A moral cristã, por exemplo, para Nietzsche é o crime contra a vida: ela ensina o desprezo por todos os instintos principais da vida. Ela está renegando a vida até às suas próprias raízes, ela contém, como motivo basilar, uma hostilidade para com a própria vida. Assim,

“O cristianismo é conhecido como a religião da piedade. [...] A humanidade aprendeu a chamar a piedade de virtude, quando em todo o sistema moral superior ela é considerada como uma fraqueza. Do ponto de vista religioso e moral, a piedade toma um aspecto muito menos inocente quando se descobre de que natureza é a tendência que ali se esconde sob palavras sublimes: a tendência hostil à vida.” (NIETIZSCHE, 2001, p. 41-42)

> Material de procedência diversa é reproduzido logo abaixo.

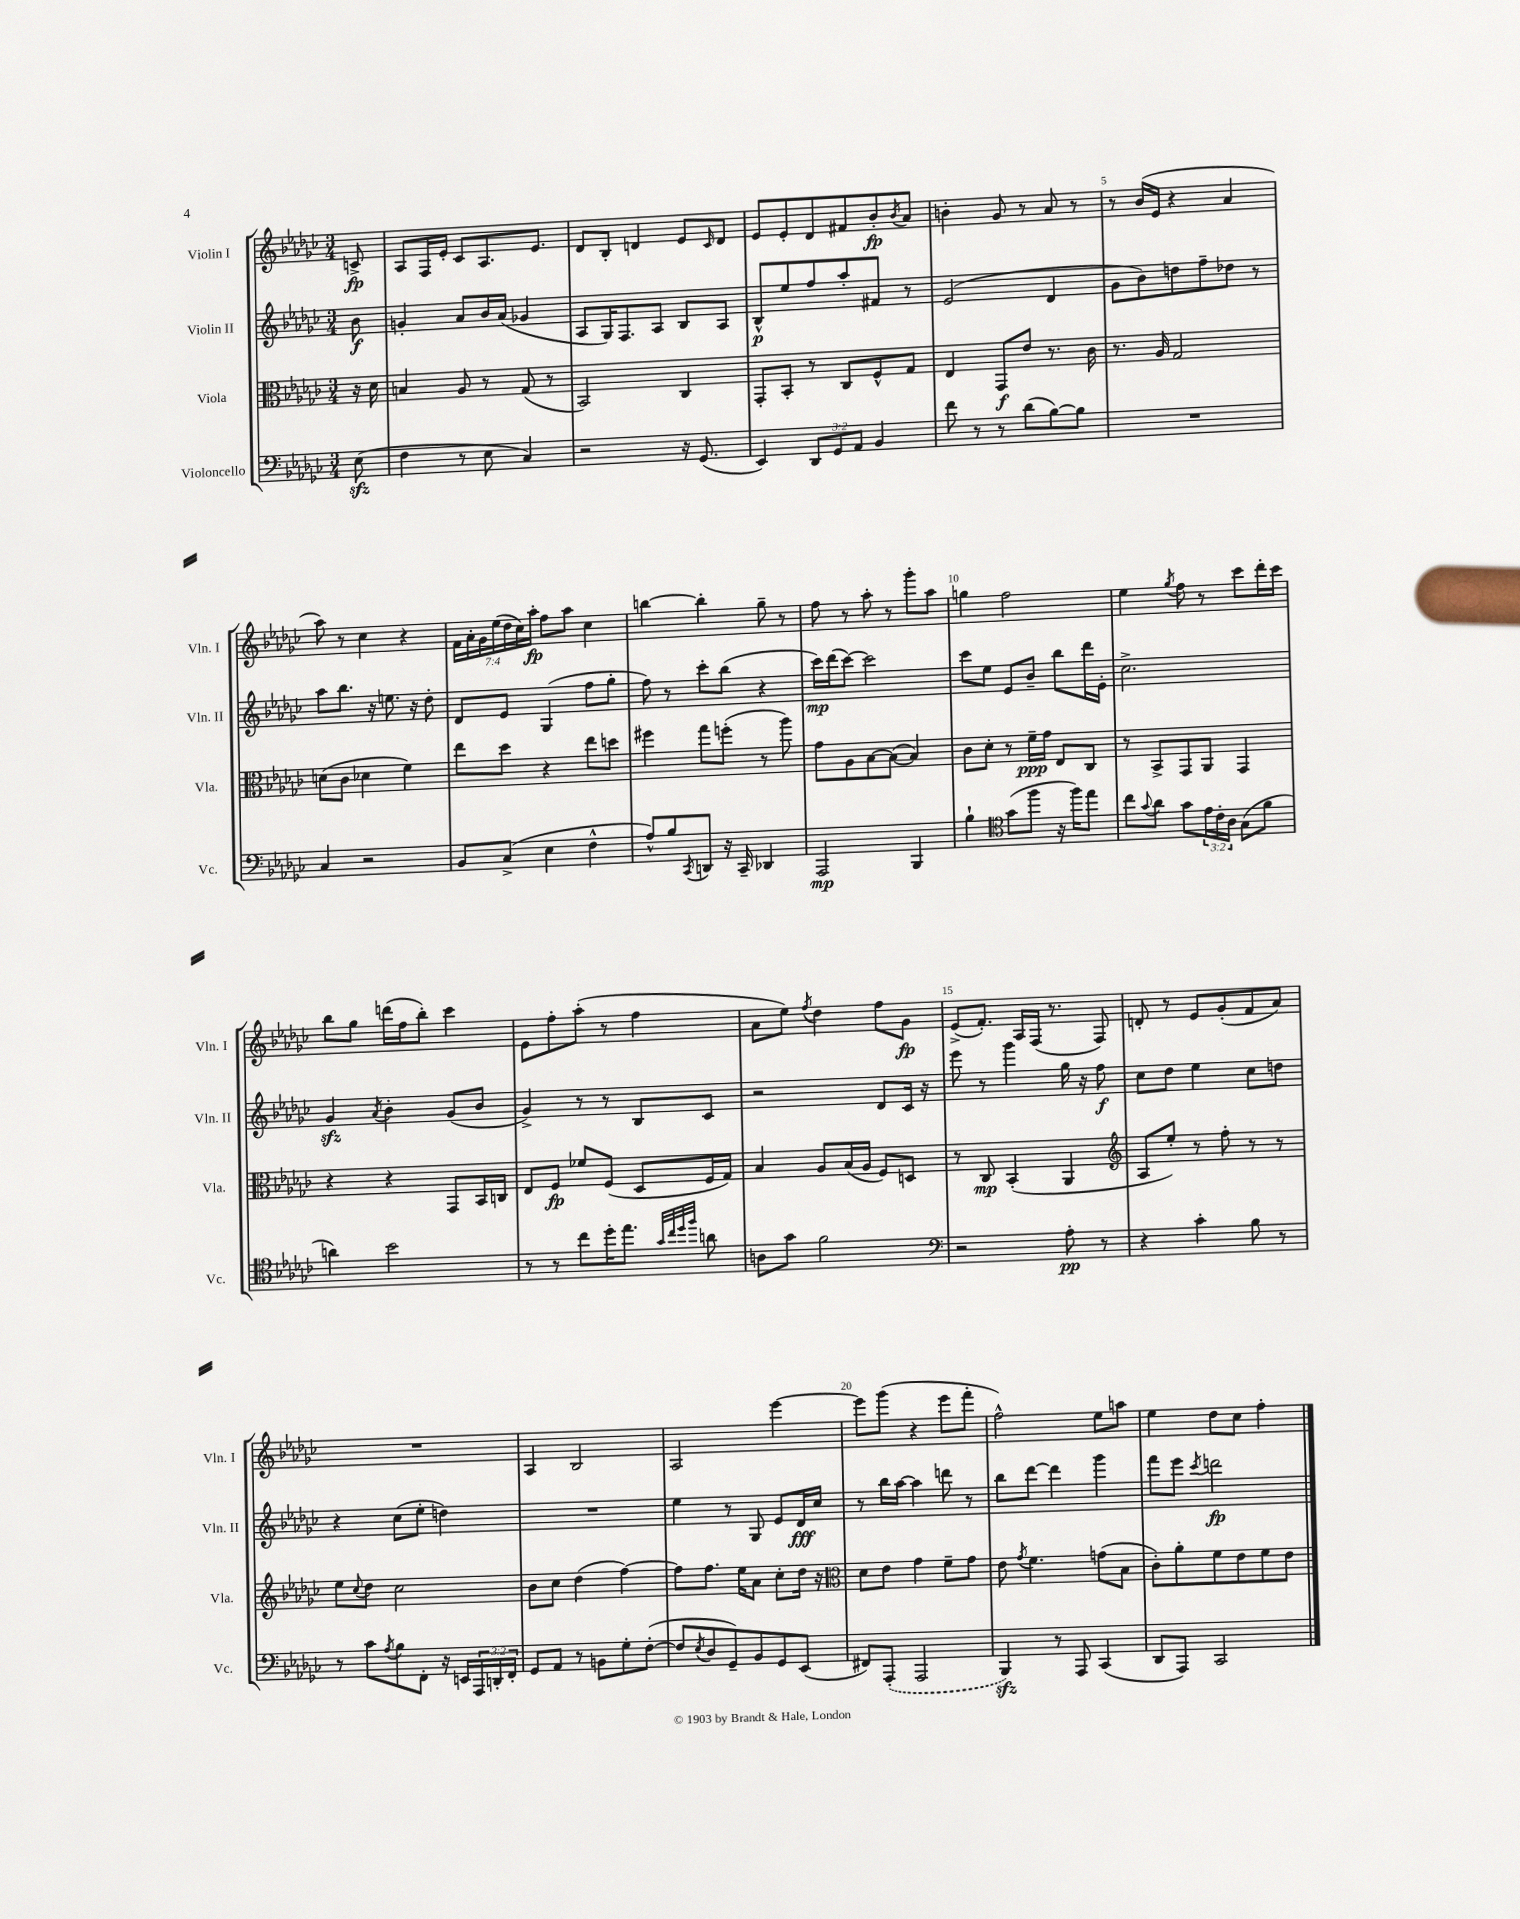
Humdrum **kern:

**kern	**kern	**kern	**kern
*staff4	*staff3	*staff2	*staff1
*clefF4	*clefC3	*clefG2	*clefG2
*k[b-e-a-d-g-c-]	*k[b-e-a-d-g-c-]	*k[b-e-a-d-g-c-]	*k[b-e-a-d-g-c-]
*M3/4	*M3/4	*M3/4	*M3/4
(8E-\	16r	8b-\	8c^/
.	16d-\	.	.
=	=	=	=
4F\	4B/	4g'/	8A-/L
.	.	.	16F/L
.	.	.	16e-'/JJ
8r	8A-/	8a-/L	8c-/L
8E-\	8r	16b-/L	8.A-/
.	.	(16a-/JJ	.
4C-/)	(8G-/	4g-/	.
.	.	.	8.e-/J
.	8r	.	.
=	=	=	=
2r	2BB-/)	8A-/L	8d-/L
.	.	16G-/K)	8B-'/J
.	.	8.F/	.
.	.	.	4d/
.	.	8A-/J	.
16r	4C-/	8B-/L	8e-/L
(8.GG-/	.	.	.
.	.	.	16qqc-/
.	.	8A-/J	8d/J
=	=	=	=
4EE-/)	8GG-'/L	8B-^^/L	8e-/L
.	8BB-'/J	8ee-/	8e-'/
12DD-/L	8r	8ff/	8d-/
12GG-/	.	.	.
.	8C-/L	8aa-'/	8f#/
12AA-/J	.	.	.
4BB-/	8F^^/	8f#/J	8b-'/
.	.	.	8qb-/
.	8G-/J	8r	8a-/J
=	=	=	=
8f\	4E-/	(2e-/	4b'\
8r	.	.	.
8r	8GG-/L	.	8g-/
(8d-\L	8e-/J	.	8r
[8B-\)	8.r	4d-/	8a-/
8B-\]J	.	.	8r
.	16c-\	.	.
=	=	=	=
2.r	8.r	8g-\L	8r
.	.	8b-\)	(16b-/LL
.	16A-/	.	16e-/JJ
.	2G-/	8dd\	4r
.	.	8ff~\	.
.	.	8dd-\J	4a-/
.	.	8r	.
=	=	=	=
4C-/	(8d\L	8aa-\L	8aa-\)
.	8c-\J	8.bb-\J	8r
2r	4d-\	.	4cc-\
.	.	16r	.
.	.	8.ee\	.
.	4f\)	.	4r
.	.	16r	.
.	.	8dd-'\	.
=	=	=	=
8BB-/L	8ee-\L	8d-/L	28f\LL
.	.	.	28a-'\
.	.	.	28g-\
.	.	.	(28ee-\
(8C-^/J	8dd-\J	8e-/J	.
.	.	.	28dd-\
.	.	.	28cc-\)
.	.	.	28aa-'\JJ
4E-\	4r	(4G-/	8ff\L
.	.	.	8aa-\J
4F^^\	8ee-\L	8ff\L	4cc-\
.	8dd\J	8gg-'\J	.
=	=	=	=
8A-^^/L)	4ff#\	8ff\)	[4bb\
8B-/	.	8r	.
8qCC-/	.	.	.
8DD/J	8gg-\L	8ccc-'\L	4bb'\]
16r	(8ff'\J	(8bb-\J	.
16CC-~/	.	.	.
4DD-/	8r	4r	8gg-~\
.	8aa-\)	.	8r
=	=	=	=
2AAA-/	8g-\L	16ccc-\LL)	8ff\
.	.	(16ddd-\J	.
.	8A-\	[8ccc-\J)	8r
.	[8B-\	2ccc-\]	8aa-'\
.	(8B-\_J	.	8r
4BBB-/	4B-/])	.	8ggg-'\L
.	.	.	8aa-\J
=	=	=	=
4B-`\	8c-\L	8ccc-\L	4gg\
.	8d-'\J	8ee-\J	.
*clefC4	*	*	*
(8g-\L	8r	8e-/L	2ff\
8ff\J	16f~\LL	8b-~/J	.
.	16g-\JJ	.	.
16r	8E-/L	8bb-\L	.
16ff\LK)	.	.	.
8ee-\J	8C-/J	16ddd-\L	.
.	.	16e-'\JJ	.
=	=	=	=
8cc-\L	8r	2.cc-^\	4ee-\
8qqg-/	.	.	.
8a-\J	8BB-^/L	.	.
.	.	.	8qgg-/
8g-\L	8GG-/	.	8ff\
24e-\L	8AA-/J	.	8r
24c-'\	.	.	.
24A-\JJ	.	.	.
(8G-\L	4GG-/	.	8ccc-\L
8f\J	.	.	16ddd-'\L
.	.	.	16ccc-\JJ
=	=	=	=
4a\)	4r	4g-/	8bb-\L
.	.	.	8gg-\J
.	.	8qa-/	.
2b-\	4r	4b-'\	(16ddd\LL
.	.	.	16ff\J
.	.	.	8bb-'\J)
.	8GG-/L	(8g-/L	4ccc-\
.	16BB-/L	8b-/J	.
.	16C/JJ	.	.
=	=	=	=
8r	8E-/L	4g-^/)	8e-\L
8r	8F/J	.	8ff'\
8cc-\L	8f-/L	8r	(8aa-'\J
16dd-'\K	(8F/J	8r	8r
8.ee-\J	.	.	.
.	8D-/L	8B-/L	4ff\
32qqg-/LLL	.	.	.
32qqcc-/	.	.	.
32qqdd-/	.	.	.
32qqff/JJJ	.	.	.
8a\	16F/L	8c-/J	.
.	16G-/JJ)	.	.
=	=	=	=
8A\L	4B-/	2r	8a-\L
8g-\J	.	.	8ee-\J)
.	.	.	8qff/
2f\	8A-/L	.	4dd-\
.	(16B-/L	.	.
.	16A-/JJ	.	.
.	8F/L)	8d-/L	8ff\L
.	8D/J	16c-/Jk	8g-\J
.	.	16r	.
=	=	=	=
*clefF4	*	*	*
2r	8r	8eee-\	(8e-^/L
.	8C-/	8r	8.f'/J)
.	(4BB-'/	4ggg-\	.
.	.	.	16A-/LL
.	.	.	(16F/JJ
.	.	.	8.r
8A-'\	4AA-/	16gg-\	.
.	.	16r	.
8r	.	8ff\	8F/)
=	=	=	=
*	*clefG2	*	*
4r	8A-/L	8cc-\L	8d'/
.	8ee-'/J)	8dd-\J	8r
4c-'\	8r	4ee-\	8e-/L
.	8ff'\	.	(8g-'/
8B-\	8r	8cc-\L	8f/
8r	8r	8dd\J	8a-/J)
=	=	=	=
8r	8ee-\L	4r	2.r
.	8qqcc-/	.	.
8c-\L	8dd-\J	.	.
8qA-/	.	.	.
8B-\	2cc-\	(8cc-\L	.
8FF'\J	.	8ee-'\J	.
16r	.	4dd\)	.
16EE/LL	.	.	.
24AAA-/	.	.	.
24DD'/	.	.	.
24FF'/JJ	.	.	.
=	=	=	=
8GG-/L	8b-\L	2.r	4A-/
8AA-/J	8cc-\J	.	.
8r	(4dd-\	.	2B-/
8BB\L	.	.	.
8G-'\	[4ff\)	.	.
([8F'\J	.	.	.
=	=	=	=
8F/]L	8ff\]L	4ee-\	2A-/
8qE-/	.	.	.
8D-/	8.ff\J	.	.
8GG-~/)	.	8r	.
.	16ee-\LK	.	.
8BB-/	8a-\J	8G-/	.
8GG-/	8cc-'\L	8e-/L	[4eee-\
(8EE-/J	16dd-\Jk	16d-/L	.
.	16r	16cc-/JJ	.
=	=	=	=
*	*clefC3	*	*
8FF#/L)	8d-\L	8r	8eee-\]L
(8AAA-'/J	8e-\J	16bb-\LL	(8ggg-\J
.	.	[16aa-\JJ	.
2AAA-/	4g-\	4aa-\]	4r
.	8f~\L	8ddd\	8eee-\L
.	8g-\J	8r	8fff'\J
=	=	=	=
4BBB-/)	8e-\	8bb-\L	2ff^^\)
.	8qg-/	.	.
.	4.f\	[8ddd-\J	.
8r	.	4ddd-\]	.
8AAA-/	.	.	.
(4CC-/	(8g\L	4ggg-\	8ee-\L
.	8B-\J	.	8aa\J
=	=	=	=
8DD-/L	8c-'\L)	8fff\L	4ee-\
8AAA-/J)	8a-'\	8eee-\J	.
.	.	8qccc-/	.
2CC-/	8f\	2ddd\	8dd-\L
.	8e-\	.	8cc-\J
.	8f\	.	4ff'\
.	8e-\J	.	.
==	==	==	==
*-	*-	*-	*-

Em sua obra Vontade de domínio: ensaio de uma transmutação dos valores (resultado de uma compilação de sua irmã Elizabeth), Nietizsche delcara que não é nenhum mero niilista ou anarquista na esfera moral, antes, almeja uma nova tábua de valores. A sua insatisfação em relação aos valores não se dá por outro motivo senão pelo fato de que estes têm uma atitude negativista perante a vida, uma vez que, segundo ele, a moral não pode ser um desejo de renegar a vida, pois

“O Super-homem, orgulhoso e livre, alegre e sereno, forte de corpo e alma, é a representação suprema daquele que diz sim à vida, é o verdadeiro Dionísio” (COPLESTRON, 1953, p. 134)

Assim, Nietzsche já não considera o grande dragão: o “Tu deves”, como Deus e Senhor, contrariamente a isso, entende que é capital que este seja esmagado pelo leão, o “Eu quero”. Aqui se vislumbra a expressão da realização de um desejo, é o eu que é mais alto na moral de Nietzsche. Por isso,

“[...] vida é vontade de poder, princípio último de todos os valores; o bem é tudo o que favorece a força vital do homem, é tudo o que intensifica e exalta no homem o sentimento de poder, a vontade de poder e o próprio poder; o mal, tudo o que vem da fraqueza. Daí o anúncio do Super-homem, capaz de quebrar toda tábua de valores, capaz de efetivar a transmutação de todos os valores.” (SOUZA, 1995, p. 184)

De modo que o “Eu quero” mostra-se junto ao “Tu deves” como um santo não. Entretanto, isso ainda não é o bastante, há a necessidade da criança para ressaltar que o espírito agora quer o exercício da sua vontade, a realização dos seus próprios desejos. Ademais, a criança é a inocência, o esquecimento, um novo começar perante a moral de outrora.

REFERÊNCIAS:

COPLESTRON, Frederick. Nietzsche: filósofo da cultura. Porto: Livraria Tavares Martins, 1953.
MACHADO, Roberto Cabral de Melo. Zaratustra: tragédia nietzschiana. 3. ed. Rio de Janeiro: Zahar, 2001.
NIETZSCHE, Friedrich. Assim falava Zaratustra. 5. ed. São Paulo: Brasil Editora S.A., 1961.
___________________. O Anticristo. São Paulo: Martin Claret, 2001.
SOUZA, Sonia Maria Ribeirto de. Um outro olhar: filosofia. São Paulo: FTD, 1995.

[1] Bacharel em Filosofia pelo IESMA (2002); Licenciado no Curso Especial de Formação Pedagógica pela FEST (2003); Especializando em Metodologia do Ensino Superior (Fac. Int. de Amparo-SP); Professor de Filosofia e Sociologia do Colégio Dom Bosco em Imperatriz-MA.